Irénée toutefois ne s’est pas borné à faire appel contre les gnostiques à l’autorité traditionnelle. Il a aussi sa gnose catholique à opposer à l’hérésie, et là nous retrouvons le disciple de l’école johannique d’Asie-Mineure. Au Plérôme des éons il oppose sa théorie du Verbe et du Saint-Esprit, projections distinctes et personnelles du Père, et si ce qu’il dit des fonctions spéciales du Saint-Esprit est singulièrement obscur, on ne saurait contester qu’il déploie une véritable dextérité dialectique dans la manière dont il expose la théorie du Verbe divin. On peut sans doute encore relever dans ses explications quelques incohérences sur les rapports du Père et du Fils. C’est ainsi qu’il ne s’aperçoit pas que l’expression de mains de Dieu, employée par lui pour désigner le Fils et le Saint-Esprit, est incompatible avec l’idée de leur personnalité. Au fond, ce qui explique ces incohérences, c’est qu’il lui manquait à lui comme à ses adversaires le sens clair de la personnalité, de ce qu’elle suppose, de ce qu’elle exige. On en a une preuve nouvelle dans son enseignement sur la rédemption, une de ses doctrines les plus originales et en même temps les plus empreintes de gnosticisme.

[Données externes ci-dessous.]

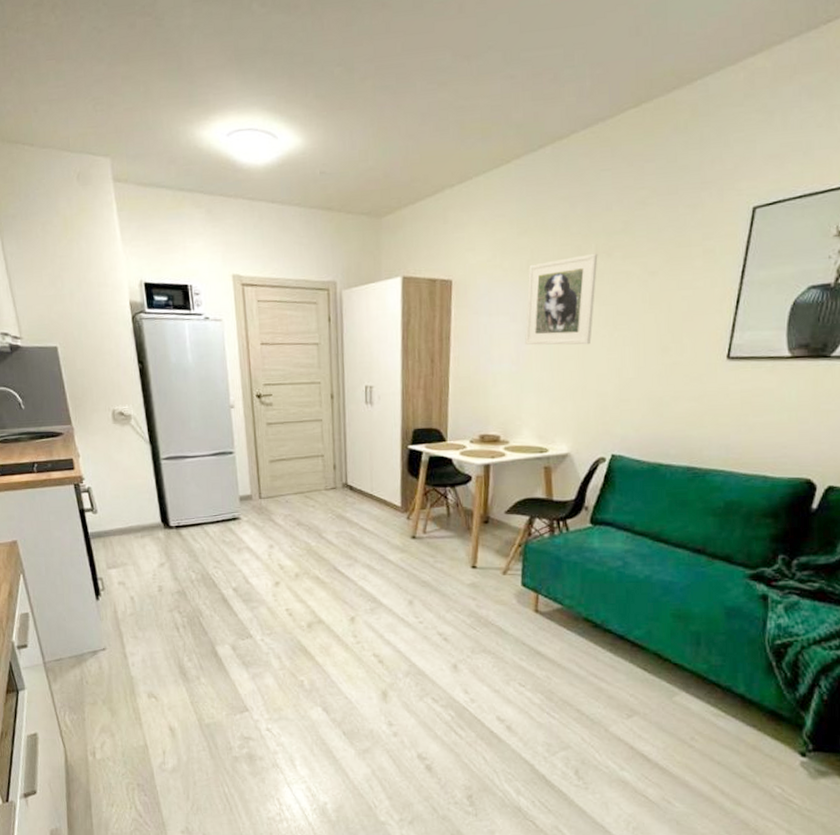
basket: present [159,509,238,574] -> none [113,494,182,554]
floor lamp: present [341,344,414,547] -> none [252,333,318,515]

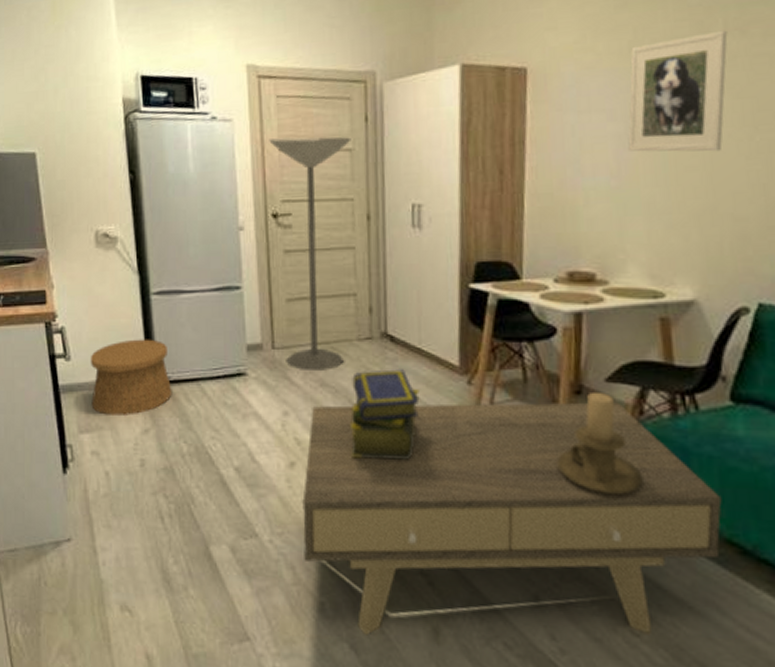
basket: none [113,494,182,554] -> present [90,339,172,416]
floor lamp: none [252,333,318,515] -> present [269,137,351,372]
coffee table: none [285,528,582,701] -> present [302,402,722,636]
stack of books: none [321,510,372,577] -> present [350,369,420,460]
candle holder: none [470,521,530,592] -> present [556,391,643,494]

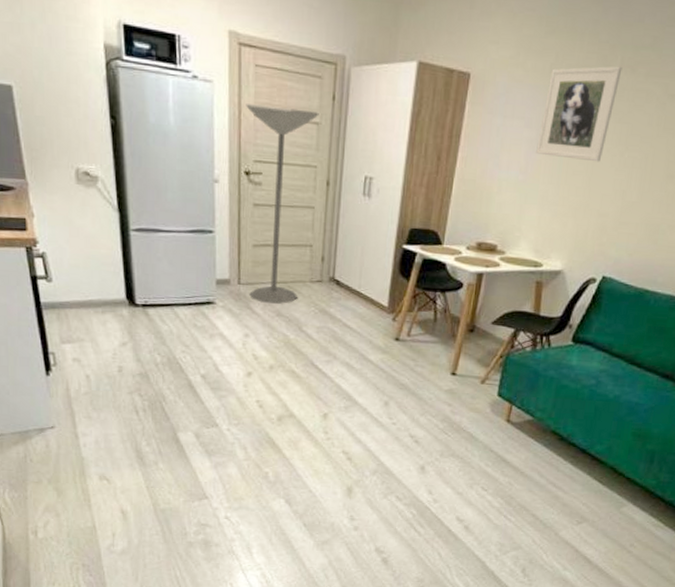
basket: present [90,339,172,416] -> none [71,268,148,331]
coffee table: present [302,402,722,636] -> none [254,331,554,494]
stack of books: present [350,369,420,460] -> none [297,306,355,374]
candle holder: present [556,391,643,494] -> none [449,330,506,401]

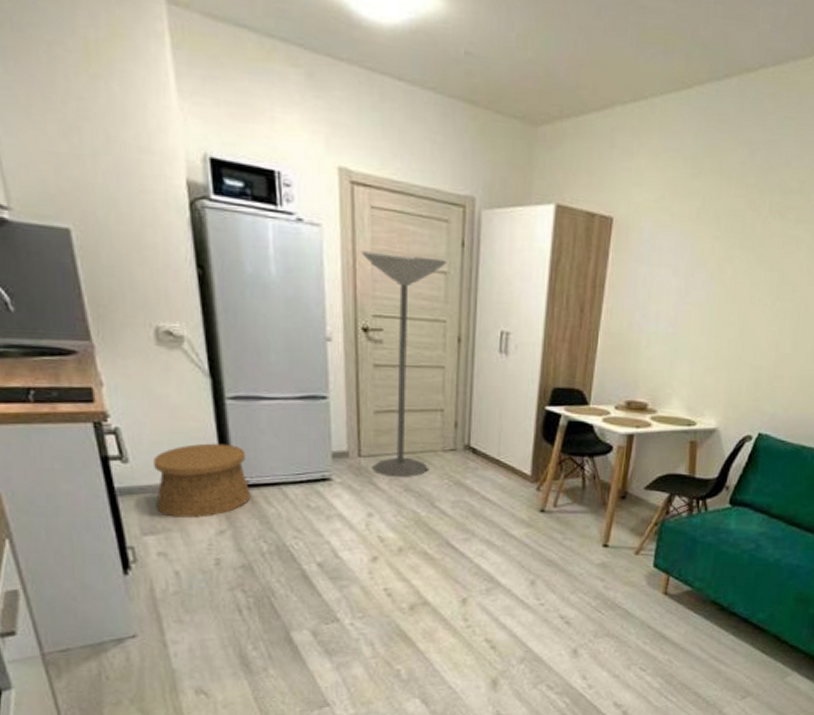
basket: none [71,268,148,331] -> present [152,443,251,518]
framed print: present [536,66,622,162] -> none [685,211,771,313]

Pour lui, il n’est pas douteux que tous les hommes ont péché en Adam, parce qu’Adam a péché. Par contre, le second Adam, le Christ, n’ayant pas péché, l’humanité dont il est la tête, qui s’unit à lui dans l’église, se présente à Dieu pure et sans reproche. Il ne s’est pas un moment arrêté devant l’idée qui, de nos jours, se présenterait immédiatement à notre esprit, que le mérite pas plus que la faute n’est transmissible. Il a une expression favorite pour indiquer ce rôle du Christ dans la rédemption : a il a récapitulé les choses, » dit-il, c’est-à-dire qu’il les a recommencées et concentrées de manière à leur donner un tour absolument autre que celui qu’elles avaient pris la première fois. C’est ainsi que, par sa conjonction avec le Verbe divin, la vieille substance adamite s’est trouvée régénérée, et par momens Irénée parle comme si nous étions destinés à devenir nous-mêmes des êtres divins, en vertu de notre incorporation spirituelle, si j’ose ainsi dire, dans la substance divine. — Tunc demum dii (alors enfin nous serons des dieux), — dit-il en parlant des hommes. Cela rappelle fortement, il faut l’avouer, l’éon Sauveur des gnostiques. Ce n’est pas là toutefois que se borne pour Irénée l’œuvre rédemptrice, et décidément le point de vue gnostique a sur son esprit une influence dont il ne se doute pas. Irénée a beau avoir un parallèle catholique à opposer aux rédemptions gnostiques, on n’en retrouve pas moins chez lui cette même propension à personnifier les abstractions, à dramatiser la psychologie, qui caractérise si visiblement ses adversaires. En fait, sa doctrine de la rédemption est mythologique. Partant toujours de l’idée qu’Adam a péché en qualité de représentant de l’humanité tout entière, il en conclut que, par sa faute, nous étions devenus les esclaves du diable, son bien, son mobilier, sa chose. Pour nous sauver, il fallait que le Christ nous arrachât à ce pouvoir. Qu’a-t-il fait ? Il a offert au diable sa vie et son âme en échange des nôtres, et l’a décidé à les accepter comme notre rançon en usant avec lui d’une douce persuasion, suadela, analogue à celle dont l’adversaire s’était servi pour nous perdre, mais avec des intentions et des conséquences tout opposées. C’est ainsi que nous avons échappé à la domination diabolique. Les choses devaient marcher de la sorte, car il n’eût pas été conforme à l’équité d’un Dieu qui doit être juste, même envers le diable, de lui ravir violemment ce qui était à lui.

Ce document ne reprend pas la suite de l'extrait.